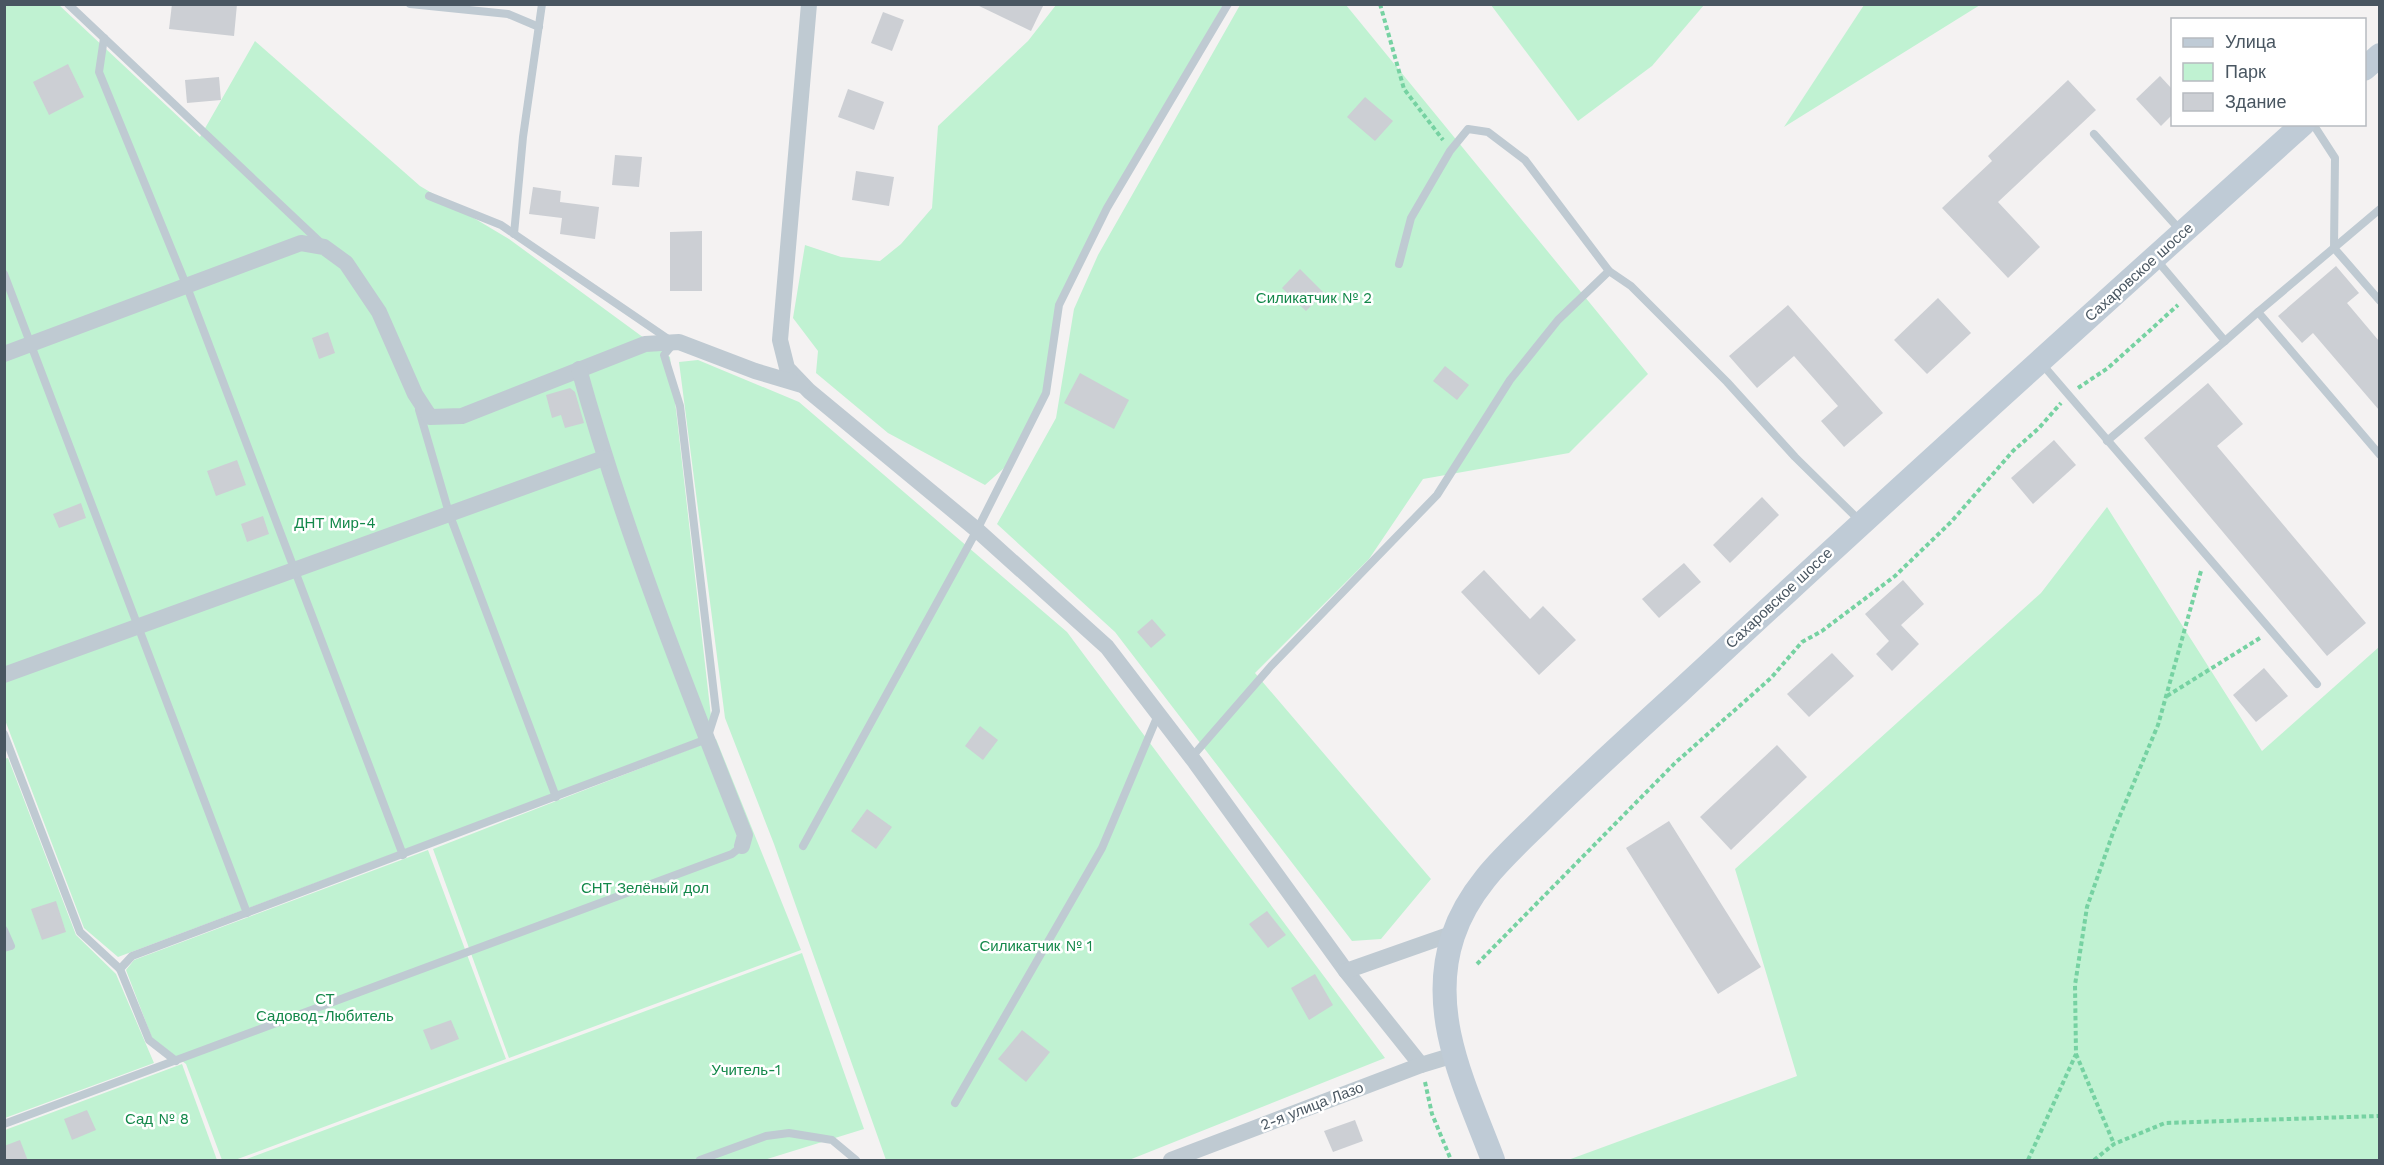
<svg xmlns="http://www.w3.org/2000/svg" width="2384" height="1165" font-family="'Work Sans',sans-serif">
	<rect width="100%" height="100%" fill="#f4f2f2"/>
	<g fill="#c0f2d2">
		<polygon points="5,5 59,5 200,137 255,41 420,186 509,239 670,357 713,734 118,957 84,928 5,720"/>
		<polygon points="1056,5 1223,5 1107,208 1059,305 1046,393 1012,461 985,485 888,433 816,373 818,351 793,318 805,245 841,257 880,261 901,244 932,208 938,126 1028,41"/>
		<polygon points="1240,5 1346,5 1648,374 1569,453 1423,479 1369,559 1255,673 1431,879 1381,939 1352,941 1115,632 997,524 1056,418 1074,309 1098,255"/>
		<polygon points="1491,5 1704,5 1652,66 1578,121"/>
		<polygon points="1864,5 1980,5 1784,127"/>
		<polygon points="698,360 799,402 1067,632 1385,1058 1129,1160 886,1160 774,844 725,718 679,362"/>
		<polygon points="2107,507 2262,751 2379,647 2379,1160 1568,1160 1797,1076 1735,869 2041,593"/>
		<polygon points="716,739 801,950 509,1058 433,849"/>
		<polygon points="8,758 76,935 116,974 154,1063 5,1118 4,759"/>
		<polygon points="428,850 506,1059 235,1160 222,1160 186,1064 152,1038 126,970 134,960"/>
		<polygon points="802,953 864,1129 764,1160 244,1160"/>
		<polygon points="182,1064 217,1160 5,1160 5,1130"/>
	</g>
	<g fill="#cccfd4">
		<polygon points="172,4 237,4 234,36 169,29"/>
		<polygon points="975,4 1044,4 1031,31"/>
		<polygon points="883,12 904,20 892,51 871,43"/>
		<polygon points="68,64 84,97 49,115 33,82"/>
		<polygon points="2160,76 2172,89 2172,115 2161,126 2136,99"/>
		<polygon points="219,77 221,100 187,103 185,80"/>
		<polygon points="2068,80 2096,110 1998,202 2040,247 2008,278 1942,208 1992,161 1988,156"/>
		<polygon points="848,89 884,102 874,130 838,117"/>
		<polygon points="1365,97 1393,121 1375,141 1347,117"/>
		<polygon points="615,155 642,157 639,187 612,185"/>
		<polygon points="856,171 894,177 889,206 852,200"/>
		<polygon points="533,187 561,191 560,202 599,207 595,239 560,234 562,218 529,214"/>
		<polygon points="702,231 702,291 670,291 670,232"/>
		<polygon points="2336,266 2359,293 2347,303 2379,341 2379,410 2313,333 2302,343 2278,316"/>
		<polygon points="1300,269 1324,293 1306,311 1282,288"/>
		<polygon points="1938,298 1971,333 1927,374 1894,340"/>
		<polygon points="1788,305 1883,413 1844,447 1821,421 1838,406 1794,356 1757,388 1729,356"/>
		<polygon points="328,332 335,353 319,359 312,338"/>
		<polygon points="1445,366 1469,385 1457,400 1433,381"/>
		<polygon points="1080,373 1129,400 1114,429 1064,403"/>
		<polygon points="2208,383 2243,424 2217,446 2366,623 2327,656 2144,438"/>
		<polygon points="570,388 575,392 584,423 565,428 561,415 552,418 546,395"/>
		<polygon points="2054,440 2076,465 2033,504 2011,478"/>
		<polygon points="237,460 246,485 216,496 207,471"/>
		<polygon points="1762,497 1779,515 1730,563 1713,545"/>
		<polygon points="81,503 86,518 59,528 53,514"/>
		<polygon points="263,516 269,534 247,542 241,524"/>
		<polygon points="1684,563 1701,582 1659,618 1642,599"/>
		<polygon points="1484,570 1530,619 1543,606 1576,640 1539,675 1461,592"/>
		<polygon points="1903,580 1924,604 1901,625 1919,644 1892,671 1876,654 1889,641 1865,614"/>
		<polygon points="1152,619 1166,635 1151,648 1137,632"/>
		<polygon points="1832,653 1854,676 1809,717 1787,694"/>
		<polygon points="2264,668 2288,696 2256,722 2233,695"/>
		<polygon points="980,726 998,740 983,760 965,746"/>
		<polygon points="1777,745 1807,777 1731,850 1700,817"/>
		<polygon points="867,809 892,827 876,849 851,831"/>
		<polygon points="1669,821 1761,967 1718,994 1626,848"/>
		<polygon points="56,901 66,932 42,940 31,909"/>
		<polygon points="1267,911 1286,935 1268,948 1249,924"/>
		<polygon points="1315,974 1333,1005 1309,1020 1291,988"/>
		<polygon points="451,1020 459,1039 431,1050 423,1030"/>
		<polygon points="1022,1030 1050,1052 1026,1082 998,1059"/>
		<polygon points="87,1110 96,1130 72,1140 64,1119"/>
		<polygon points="1355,1120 1363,1141 1333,1152 1324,1131"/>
		<polygon points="20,1140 28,1161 4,1161 4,1146"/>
	</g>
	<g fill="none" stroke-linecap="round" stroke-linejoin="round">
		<g stroke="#76d2a2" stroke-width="4" stroke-dasharray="4.5 3" stroke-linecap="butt">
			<polyline points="1380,4 1404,89 1443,140"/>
			<polyline points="2078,388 2108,368 2178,305"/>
			<polyline points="2167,696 2260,638"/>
			<polyline points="1477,964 1675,763 1771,678 1802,642 1822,631 1895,576 1951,522 2013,451 2039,428 2061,403"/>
			<polyline points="2076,1054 2114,1144"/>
			<polyline points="1425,1082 1432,1114 1451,1160"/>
			<polyline points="2028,1160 2076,1054 2075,985 2087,907 2114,830 2158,725 2201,571"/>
			<polyline points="2094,1160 2114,1144 2165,1123 2380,1116"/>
		</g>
		<g stroke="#bfcad2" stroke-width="8">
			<polyline points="68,4 321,243"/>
			<polyline points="410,4 508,14 539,27"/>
			<polyline points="104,38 99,72 187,287 403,855"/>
			<polyline points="2313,124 2335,158 2334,248 2380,301"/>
			<polyline points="2094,134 2180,230"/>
			<polyline points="514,234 523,137 542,4"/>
			<polyline points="1399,264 1411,218 1450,151 1468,129 1488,132 1525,160 1609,271 1631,286 1727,382 1795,457 1861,522"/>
			<polyline points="4,274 247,913"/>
			<polyline points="2258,312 2380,209"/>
			<polyline points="2225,341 2258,312 2380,455"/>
			<polyline points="2042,364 2317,684"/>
			<polyline points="419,410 449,513 556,797"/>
			<polyline points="2107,441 2225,341 2155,258"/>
			<polyline points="4,734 80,932 120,969"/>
			<polyline points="1191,758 1271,666 1437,495 1510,380 1558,320 1609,271"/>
			<polyline points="803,846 977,530 1046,393 1059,305 1107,208 1228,4"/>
			<polyline points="4,930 11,946 4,948"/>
			<polyline points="176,1061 149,1040 120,969 132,956 707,739 716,711 680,406 664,355 674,343 501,225 429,196"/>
			<polyline points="955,1103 1102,848 1158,715"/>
			<polyline points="4,1124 732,854 742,846"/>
			<polyline points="700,1160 766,1136 789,1133 832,1140 856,1160"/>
		</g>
		<g stroke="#bfcad2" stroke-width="16">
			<polyline points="809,4 780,340 787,368 809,391 977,530 1107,647 1195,762 1346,971 1421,1065"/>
			<polyline points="4,354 301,243 324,247 346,263 379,312 415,394 430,417 462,416 645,344 679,342 755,371 802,385"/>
			<path d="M579 369C623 527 684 682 745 835L742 846"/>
			<polyline points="4,675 604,458"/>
			<polyline points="1346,971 1454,933"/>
			<polyline points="1171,1160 1421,1065 1454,1055"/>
		</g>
		<g stroke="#bfcbd6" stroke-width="24">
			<polyline points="2364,69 2380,55"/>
			<path d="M1493 1160C1466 1088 1427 1014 1453 936 1470 884 1511 851 1548 814 1590 773 1634 733 1678 693 1884 501 2093 313 2303 124"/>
		</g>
	</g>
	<g text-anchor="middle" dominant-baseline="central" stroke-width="5" stroke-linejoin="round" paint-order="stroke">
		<g font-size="15" fill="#495661" stroke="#fff">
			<text transform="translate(2139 272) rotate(-42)">Сахаровское шоссе</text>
			<text transform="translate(1779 598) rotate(-43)">Сахаровское шоссе</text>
			<text transform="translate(1312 1106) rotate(-21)">2-я улица Лазо</text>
		</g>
		<g font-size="15" fill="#13884a" stroke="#fff">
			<text x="1314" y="298">Силикатчик № 2</text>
			<text x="335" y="523">ДНТ Мир-4</text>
			<text x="645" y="888">СНТ Зелёный дол</text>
			<text x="1036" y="946">Силикатчик № 1</text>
			<text x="325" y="999">СТ<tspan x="325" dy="17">Садовод-Любитель</tspan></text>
			<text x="746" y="1070">Учитель-1</text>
			<text x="157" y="1119">Сад № 8</text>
		</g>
	</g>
	<rect width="2384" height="1165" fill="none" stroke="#495661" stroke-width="12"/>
	<rect x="2171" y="18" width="195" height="108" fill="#ffffff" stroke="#b6bbc0" stroke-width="1.5"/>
	<rect x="2183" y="38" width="30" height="9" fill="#bfcbd6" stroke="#b6bbc0" stroke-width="1.5"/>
	<text x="2225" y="48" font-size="18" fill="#495661">Улица</text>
	<rect x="2183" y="63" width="30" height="18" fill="#c0f2d2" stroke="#b6bbc0" stroke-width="1.5"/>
	<text x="2225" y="78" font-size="18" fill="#495661">Парк</text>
	<rect x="2183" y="93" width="30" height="18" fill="#cccfd4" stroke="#b6bbc0" stroke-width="1.5"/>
	<text x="2225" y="108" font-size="18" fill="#495661">Здание</text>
</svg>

Goal of the exercise: Copy out, from the data above, each line where the string "round" is present.

Worked solution:
	<g fill="none" stroke-linecap="round" stroke-linejoin="round">
	<g text-anchor="middle" dominant-baseline="central" stroke-width="5" stroke-linejoin="round" paint-order="stroke">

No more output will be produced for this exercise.